Can Novices Jump Directly in C? (Books)

Dave P. Schaumann dave at cs.arizona.edu
Fri Feb 15 07:52:39 AEST 1991


In article <431 at bria> uunet!bria!mike writes:
>[...]  The
>reason why is because so many other langauges go through great contortions
>to "insulate" you from the reality of memory and addresses.  Feel free
>to flame on, but IMHO programmers program _machines_.  Anything that
>goes to great lengths to insulate you from the machine is deprivation.
>It's just a matter of how much deprivation is useful, and how much is not.
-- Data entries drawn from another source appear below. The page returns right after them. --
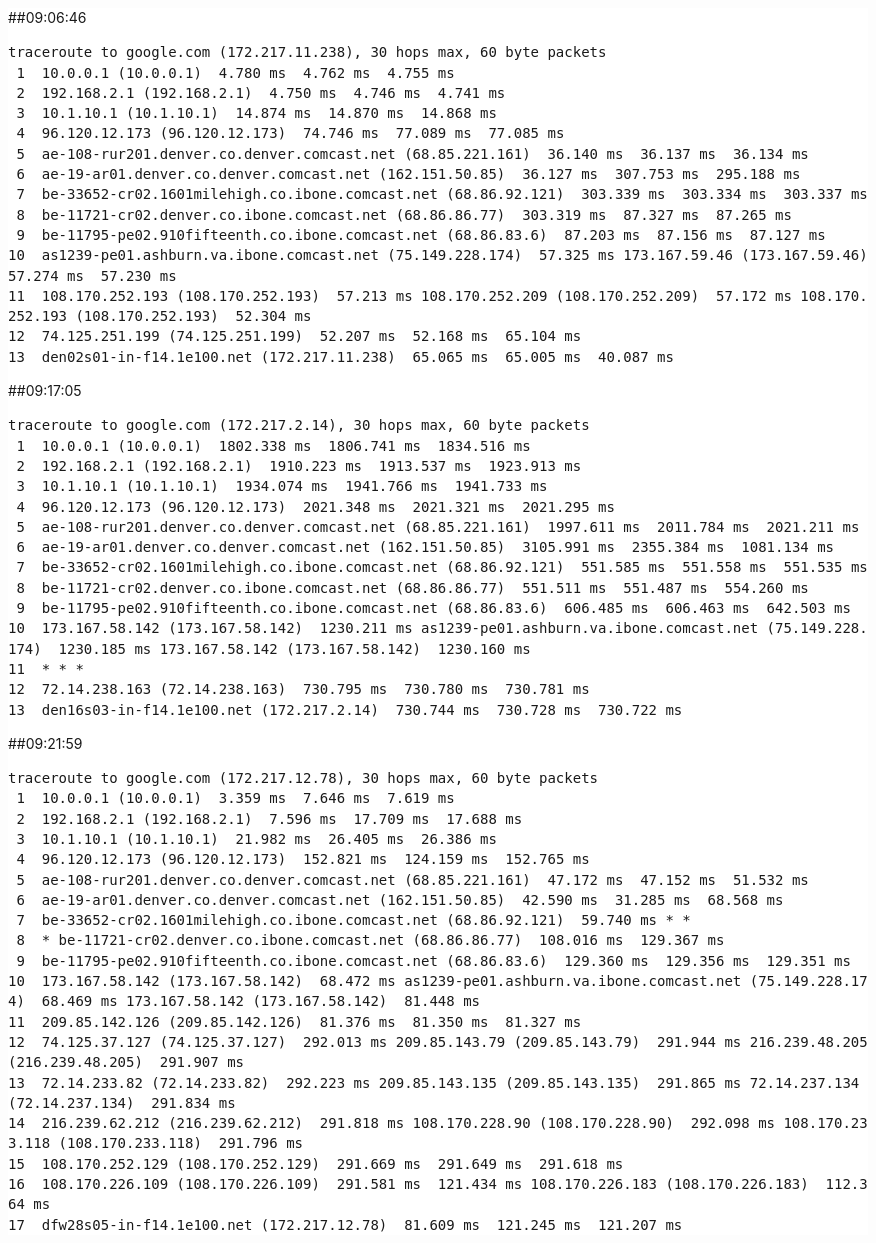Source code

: ##09:06:46

<p><pre><samp>traceroute to google.com (172.217.11.238), 30 hops max, 60 byte packets
 1  10.0.0.1 (10.0.0.1)  4.780 ms  4.762 ms  4.755 ms
 2  192.168.2.1 (192.168.2.1)  4.750 ms  4.746 ms  4.741 ms
 3  10.1.10.1 (10.1.10.1)  14.874 ms  14.870 ms  14.868 ms
 4  96.120.12.173 (96.120.12.173)  74.746 ms  77.089 ms  77.085 ms
 5  ae-108-rur201.denver.co.denver.comcast.net (68.85.221.161)  36.140 ms  36.137 ms  36.134 ms
 6  ae-19-ar01.denver.co.denver.comcast.net (162.151.50.85)  36.127 ms  307.753 ms  295.188 ms
 7  be-33652-cr02.1601milehigh.co.ibone.comcast.net (68.86.92.121)  303.339 ms  303.334 ms  303.337 ms
 8  be-11721-cr02.denver.co.ibone.comcast.net (68.86.86.77)  303.319 ms  87.327 ms  87.265 ms
 9  be-11795-pe02.910fifteenth.co.ibone.comcast.net (68.86.83.6)  87.203 ms  87.156 ms  87.127 ms
10  as1239-pe01.ashburn.va.ibone.comcast.net (75.149.228.174)  57.325 ms 173.167.59.46 (173.167.59.46)  57.274 ms  57.230 ms
11  108.170.252.193 (108.170.252.193)  57.213 ms 108.170.252.209 (108.170.252.209)  57.172 ms 108.170.252.193 (108.170.252.193)  52.304 ms
12  74.125.251.199 (74.125.251.199)  52.207 ms  52.168 ms  65.104 ms
13  den02s01-in-f14.1e100.net (172.217.11.238)  65.065 ms  65.005 ms  40.087 ms</samp></pre></p>

##09:17:05

<p><pre><samp>traceroute to google.com (172.217.2.14), 30 hops max, 60 byte packets
 1  10.0.0.1 (10.0.0.1)  1802.338 ms  1806.741 ms  1834.516 ms
 2  192.168.2.1 (192.168.2.1)  1910.223 ms  1913.537 ms  1923.913 ms
 3  10.1.10.1 (10.1.10.1)  1934.074 ms  1941.766 ms  1941.733 ms
 4  96.120.12.173 (96.120.12.173)  2021.348 ms  2021.321 ms  2021.295 ms
 5  ae-108-rur201.denver.co.denver.comcast.net (68.85.221.161)  1997.611 ms  2011.784 ms  2021.211 ms
 6  ae-19-ar01.denver.co.denver.comcast.net (162.151.50.85)  3105.991 ms  2355.384 ms  1081.134 ms
 7  be-33652-cr02.1601milehigh.co.ibone.comcast.net (68.86.92.121)  551.585 ms  551.558 ms  551.535 ms
 8  be-11721-cr02.denver.co.ibone.comcast.net (68.86.86.77)  551.511 ms  551.487 ms  554.260 ms
 9  be-11795-pe02.910fifteenth.co.ibone.comcast.net (68.86.83.6)  606.485 ms  606.463 ms  642.503 ms
10  173.167.58.142 (173.167.58.142)  1230.211 ms as1239-pe01.ashburn.va.ibone.comcast.net (75.149.228.174)  1230.185 ms 173.167.58.142 (173.167.58.142)  1230.160 ms
11  * * *
12  72.14.238.163 (72.14.238.163)  730.795 ms  730.780 ms  730.781 ms
13  den16s03-in-f14.1e100.net (172.217.2.14)  730.744 ms  730.728 ms  730.722 ms</samp></pre></p>

##09:21:59

<p><pre><samp>traceroute to google.com (172.217.12.78), 30 hops max, 60 byte packets
 1  10.0.0.1 (10.0.0.1)  3.359 ms  7.646 ms  7.619 ms
 2  192.168.2.1 (192.168.2.1)  7.596 ms  17.709 ms  17.688 ms
 3  10.1.10.1 (10.1.10.1)  21.982 ms  26.405 ms  26.386 ms
 4  96.120.12.173 (96.120.12.173)  152.821 ms  124.159 ms  152.765 ms
 5  ae-108-rur201.denver.co.denver.comcast.net (68.85.221.161)  47.172 ms  47.152 ms  51.532 ms
 6  ae-19-ar01.denver.co.denver.comcast.net (162.151.50.85)  42.590 ms  31.285 ms  68.568 ms
 7  be-33652-cr02.1601milehigh.co.ibone.comcast.net (68.86.92.121)  59.740 ms * *
 8  * be-11721-cr02.denver.co.ibone.comcast.net (68.86.86.77)  108.016 ms  129.367 ms
 9  be-11795-pe02.910fifteenth.co.ibone.comcast.net (68.86.83.6)  129.360 ms  129.356 ms  129.351 ms
10  173.167.58.142 (173.167.58.142)  68.472 ms as1239-pe01.ashburn.va.ibone.comcast.net (75.149.228.174)  68.469 ms 173.167.58.142 (173.167.58.142)  81.448 ms
11  209.85.142.126 (209.85.142.126)  81.376 ms  81.350 ms  81.327 ms
12  74.125.37.127 (74.125.37.127)  292.013 ms 209.85.143.79 (209.85.143.79)  291.944 ms 216.239.48.205 (216.239.48.205)  291.907 ms
13  72.14.233.82 (72.14.233.82)  292.223 ms 209.85.143.135 (209.85.143.135)  291.865 ms 72.14.237.134 (72.14.237.134)  291.834 ms
14  216.239.62.212 (216.239.62.212)  291.818 ms 108.170.228.90 (108.170.228.90)  292.098 ms 108.170.233.118 (108.170.233.118)  291.796 ms
15  108.170.252.129 (108.170.252.129)  291.669 ms  291.649 ms  291.618 ms
16  108.170.226.109 (108.170.226.109)  291.581 ms  121.434 ms 108.170.226.183 (108.170.226.183)  112.364 ms
17  dfw28s05-in-f14.1e100.net (172.217.12.78)  81.609 ms  121.245 ms  121.207 ms</samp></pre></p>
The whole purpose of programming languages is to abstract the details of
implementation as much as possible.  In any new programming language, three
interlocked issues have to be addressed: safety, speed, and expressability.

For instance, you can make Pascal more expressable by including an address-of
operator (like C's &), but only at the cost of speed.  Similarly, C can be made
more safe but less expressive by removing the & operator. Index checking yeilds
a safety/speed trade-off, and recursion yeilds a speed/expressability
trade-off.

I would submit that for any language, if you want one of these to be high, you
have to sacrifice one or both of the others.  Now, to what extent depends on
a complex interaction of the current state of compiler theory, available
machines, and the skill of the implementor.

As we can see, various available languages provide a different compromise of
these three parameters: C has speed and expressability at the expense of
safety, while Pascal chooses safety, and to a lesser extend speed, at the
expense of expressability.  BASIC chooses safety way above the others.

Thus, we can see that the abstraction mechanism provided by modern programming
languages is a trade off of safety for expressability and safety.  The notion
that we program machines, IMHO, is wrong.  We program algorithms.  At it's
highest level, no algorithm deals with memory, or addresses, or anything so
concrete.  At this level, programming is utterly abstract.

Now for the average programmer, language choice is merely a matter of "what do
I know/what is available?".  For a serious programmer/computer scientist,
language choice is a matter of "what fits the problem".

>Michael Stefanik                       | Opinions stated are not even my own.
>Systems Engineer, Briareus Corporation | UUCP: ...!uunet!bria!mike
-- 
Dave Schaumann      | DANGER: Access holes may tear easily.  Use of the access
		    | holes for lifting or carrying may result in damage to the
dave at cs.arizona.edu | carton and subsequent injury to the user.